Dua puluh tiga

594 63 11
                                    

Oliv baru saja menginjakkan kaki di dalam kantin saat teleponnya berbunyi menunjukkan notif dari Alvin.

Alvin

|Beliin gue jajan. Gue tunggu di kelas

Gak mau|

|Harus mau. Lo kan babu gue

Gue laper|
Mau makan dulu|

|Gue juga laper
|Pokoknya lima menit lagi lo harus udah ada di hadapan gue sambil bawain gue roti sama minuman
|Inget, lo masih babu gue, dan ini konsekuensi dari kesalahan lo sendiri

Oliv mengerang dalam hati namun melakukan perintah Alvin juga. Tak lupa ia membeli roti untuk dirinya sendiri, siapa tahu ia tak sempat kembali ke kantin lagi.

Beberapa menit kemudian, ia berada di dalam kelas Alvin yang sepi, hanya ada cowok itu di kelas. Oliv berdiri di samping bangku Alvin dan memberikan pesanan Alvin.

"Duduk. Temenin gue makan." Malas berdebat, Oliv pun duduk di bangku depan Alvin. Dia sedang membuka bungkus rotinya saat Alvin merebut roti yang ada di tangannya. "Siapa yang nyuruh lo makan?"

"Gue kan laper."

"Gue gak bolehin lo makan. Lo cuma boleh lihatin gue makan dan ngobrol sama gue."

"Gue laper, Alvin."

"Terserah. Itu hukuman karena lo suka ngadu."

"Dih, lo nyebelin tau gak," gerutu Oliv yang dibalas senyum miring oleh Alvin.

"Hari ini jadi belajar?"

"Iya lah."

"Gak bisa diundur? Mulai minggu depan gitu," tawar Alvin seraya menggigit roti di tangannya.
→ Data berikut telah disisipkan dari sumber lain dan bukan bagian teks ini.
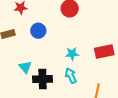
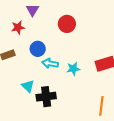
cyan arrow: (71, 76) -> (50, 63), moved, turned -49

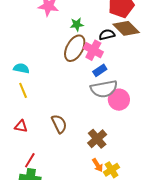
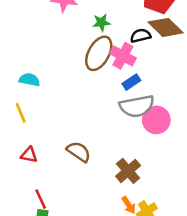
yellow line: (23, 90) -> (21, 113), moved
brown semicircle: (59, 124) -> (79, 152), turned -30
red line: (30, 160) -> (41, 199), turned -56

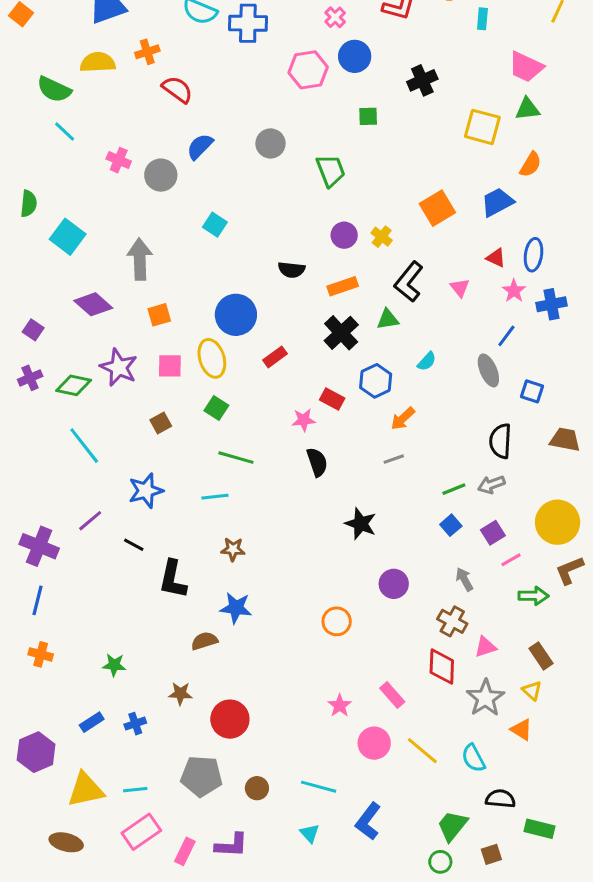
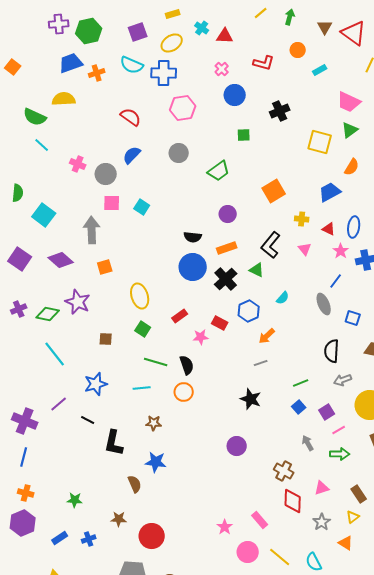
cyan rectangle: (482, 19) -> (320, 70), turned 56
orange cross: (147, 52) -> (97, 73), moved
pink hexagon: (308, 70) -> (183, 108), moved
red semicircle: (177, 89) -> (131, 117), moved
green triangle: (527, 109) -> (350, 130), turned -30
green trapezoid: (331, 171) -> (219, 171), turned 75
orange square: (437, 208) -> (274, 191), moved
yellow cross: (382, 237) -> (302, 219), moved, turned -32
blue circle: (236, 315) -> (193, 267), moved
green triangle: (388, 319) -> (257, 270), turned 35
purple square: (33, 330) -> (20, 259), moved, size x1.6
red rectangle: (275, 357) -> (180, 316), moved
pink square: (170, 366) -> (112, 203), moved
brown square: (161, 423) -> (106, 339), turned 32
black semicircle: (317, 462) -> (187, 365), moved
gray arrow: (491, 485) -> (343, 380), moved
black star: (361, 524) -> (251, 399), moved
purple circle: (394, 584) -> (237, 446), moved
green arrow: (533, 596) -> (340, 454), moved
orange circle: (337, 621) -> (184, 392), moved
brown cross: (452, 621) -> (284, 471), moved
brown semicircle: (204, 641) -> (135, 484), turned 84
yellow triangle: (532, 691) -> (353, 517), turned 40
gray star: (485, 698) -> (322, 522), size x0.7
purple hexagon: (36, 752) -> (23, 523), moved

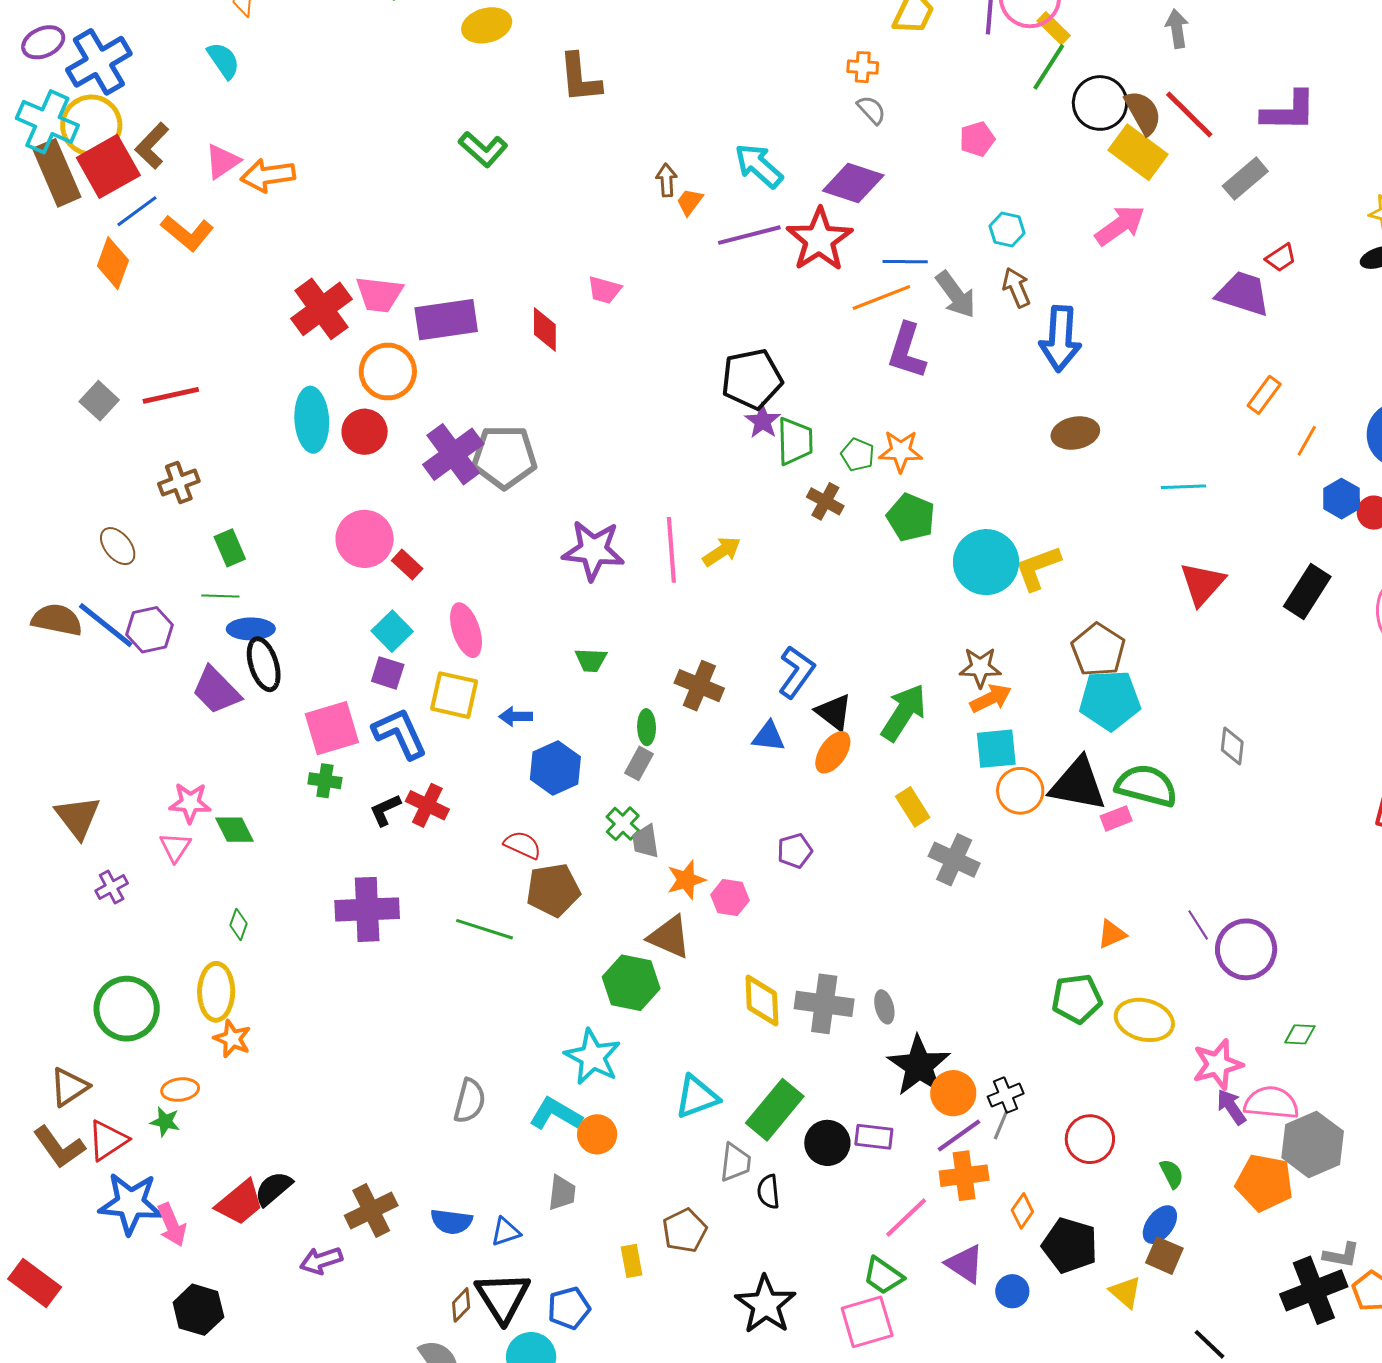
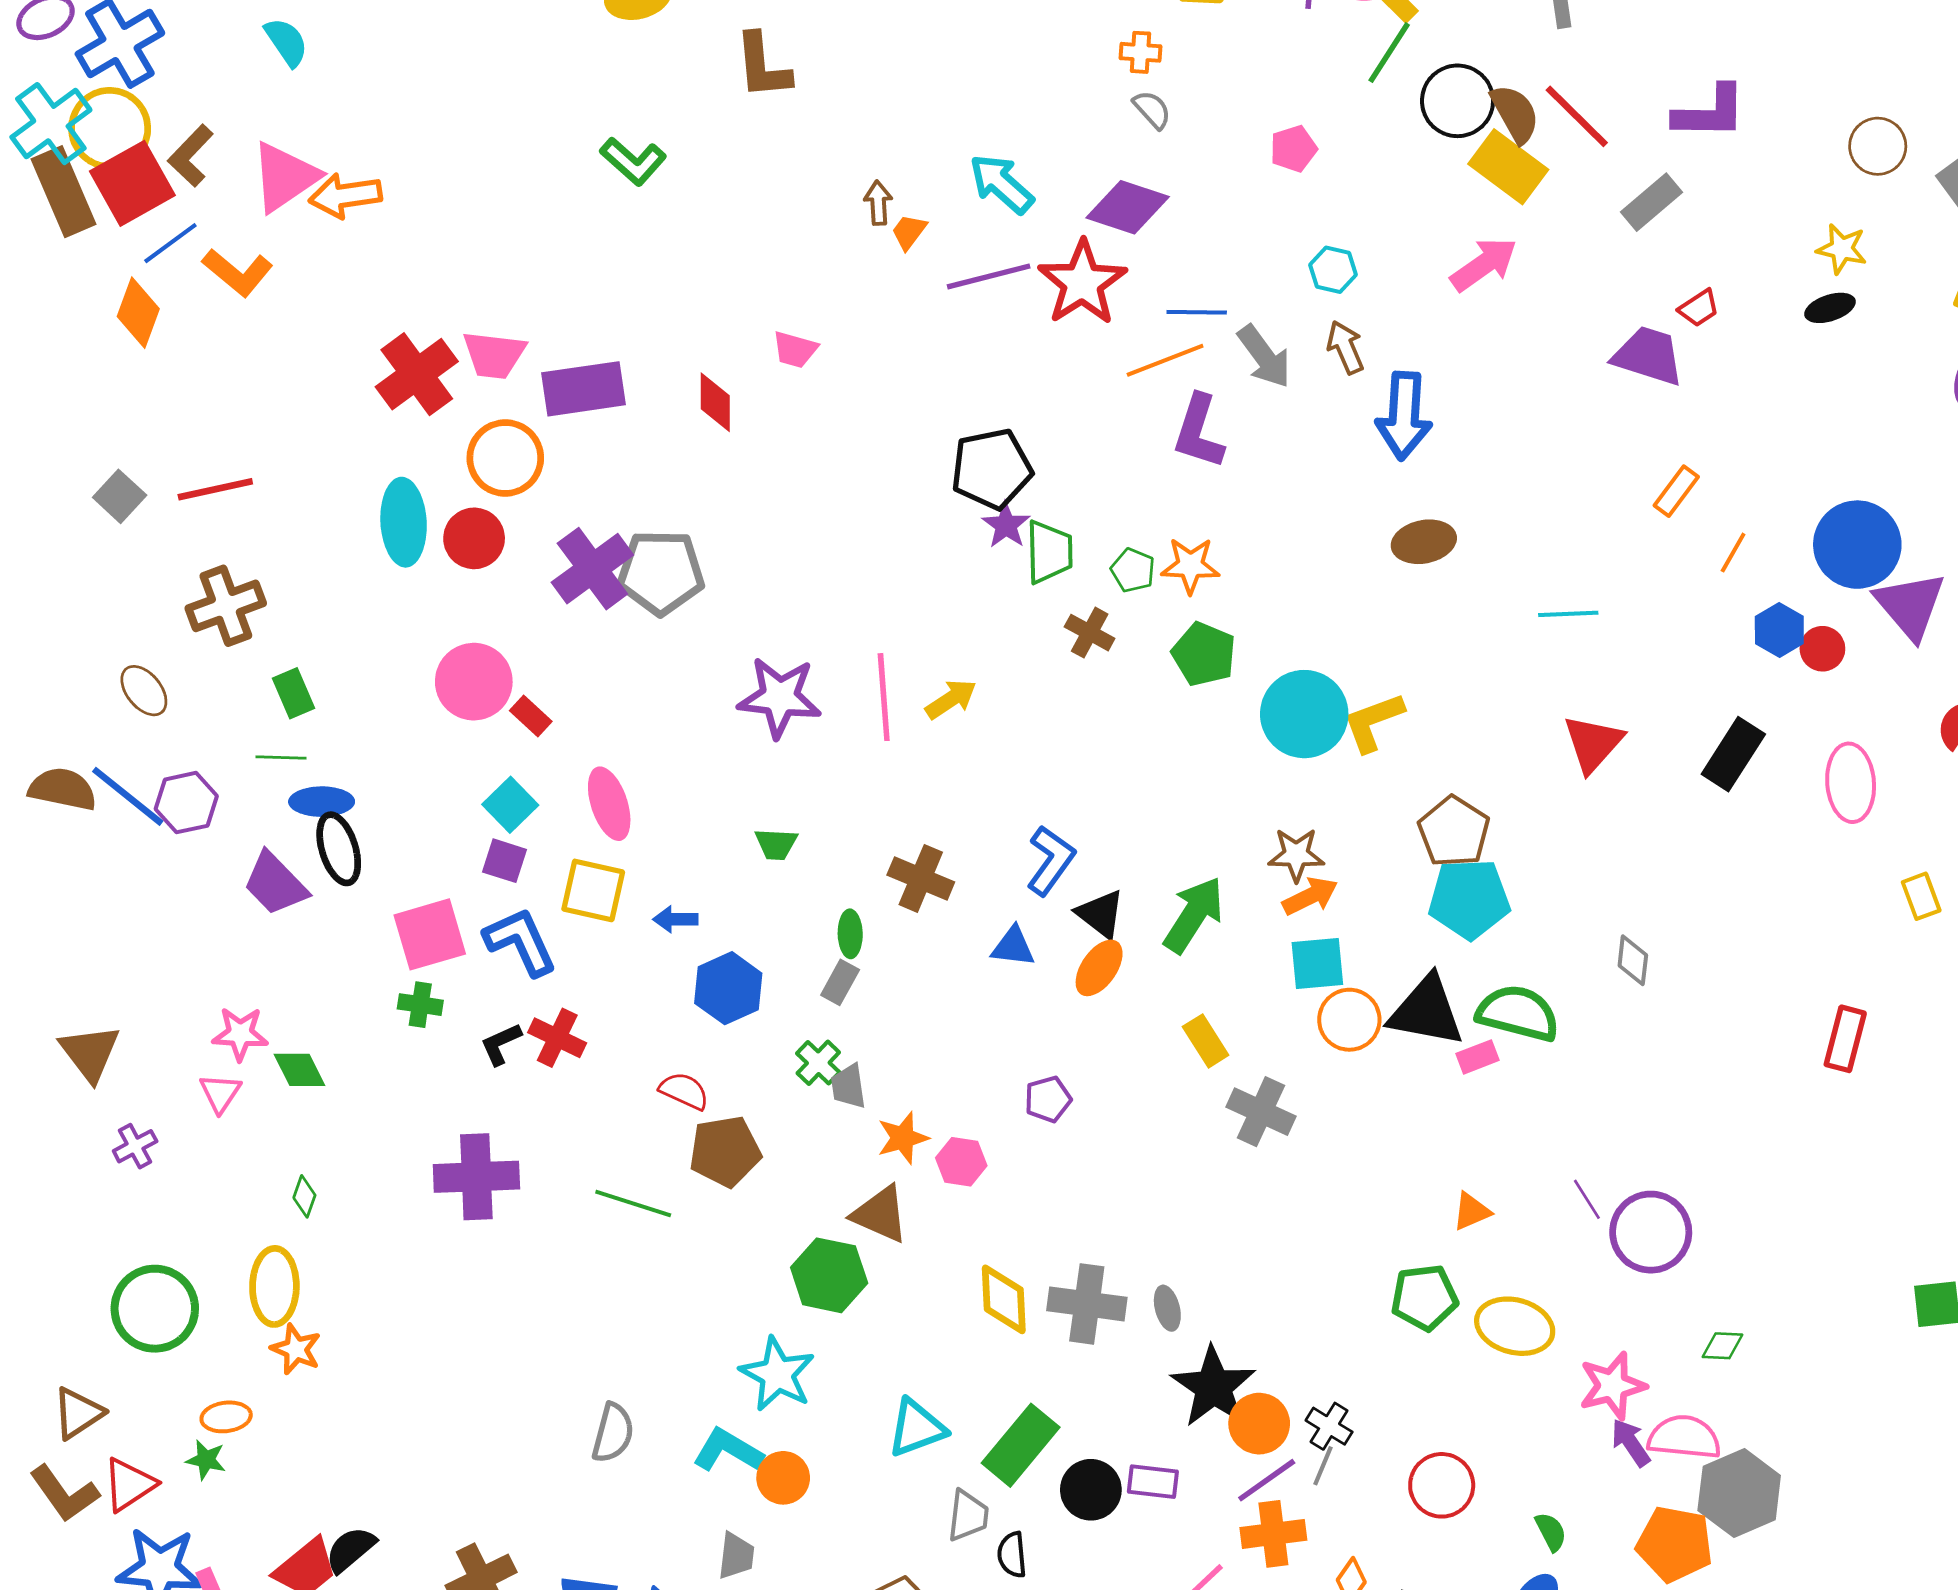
cyan cross: (47, 122) -> (51, 124), turned 30
pink triangle: (222, 161) -> (285, 177), size x1.5
brown cross: (179, 483) -> (226, 606), size x1.4
black cross: (1006, 1095) -> (1329, 1426), turned -36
"Gak bisa. Gue udah mutusin, semakin cepat kita belajar, semakin cepat nilai lo membaik, dan semakin cepat juga gue lepas dari tanggungjawab jadi guru privat lo."

"Segitunya banget lo gak mau berurusan sama gue."

"Bukan gitu. Masa di sekolah lihat muka lo, di rumah juga lihat muka lo. Bosen gue."

"Idih, harusnya lo bersyukur karena bisa lihat muka ganteng gue setiap hari." Oliv membuat gestur orang muntah. "Dih, apaan kayak gitu?"

"Lo Alvin kan?" Dengan polosnya Alvin mengangguk. "Gak nyangka, cowok nyebelin yang gue kenal bisa narsis kayak gini."

Bukannya tersinggung, Alvin malah tertawa. "Gak tahu. Tadi emang gak kayak gue sih, mungkin gue ketularan virusnya Farel."

"Eh, dua temen lo itu kemana?"

"Kantin. Mau makan katanya."

"Lah, terus kenapa lo gak ikut mereka aja?"

"Sengaja. Gue emang mau nyuruh-nyuruh lo aja sih. Soalnya lo udah bikin gue kesel."

"Tega banget jadi cowok," gumam Oliv pelan, namun masih bisa didengar oleh Alvin. "Balikin roti gue dong, gue bener-bener laper nih."

"Gak ada. Gue balikin kalau udah bel masuk."

"Percuma. Gue gak bisa makannya dong."

"Emang itu tujuan gue," kata Alvin tersenyum miring. Oliv menghela nafas lelah menghadapi cowok satu ini, ia memilih diam saja daripada meneruskan obrolan gak jelas mereka. Bel masuk bunyi saat Oliv tengah sibuk menahan perutnya yang perih. "Udah bel. Gak mau ke kelas?" tanya Alvin karena Oliv masih setia duduk di depannya.

"Eh, iya." Oliv berdiri dan langsung keluar kelas, melupakan roti miliknya yang dijulurkan Alvin kepadanya.

Saat ia sampai di depan tangga samping kelas Alvin, pandangannya mulai buram. Ia menghentikan langkah dan mengerjab-ngerjabkan matanya, berharap pandangannya kembali jelas. Namun usahanya itu tak berhasil. Pandangnnya semakin kabur dan ia tak mampu menyangga tubuhnya lagi. Ia bersiap menghadapi kerasnya lantai saat sebuah tangan kokoh melingkar di pinggangnya, menahan tubuhnya dari dinginnya ubin.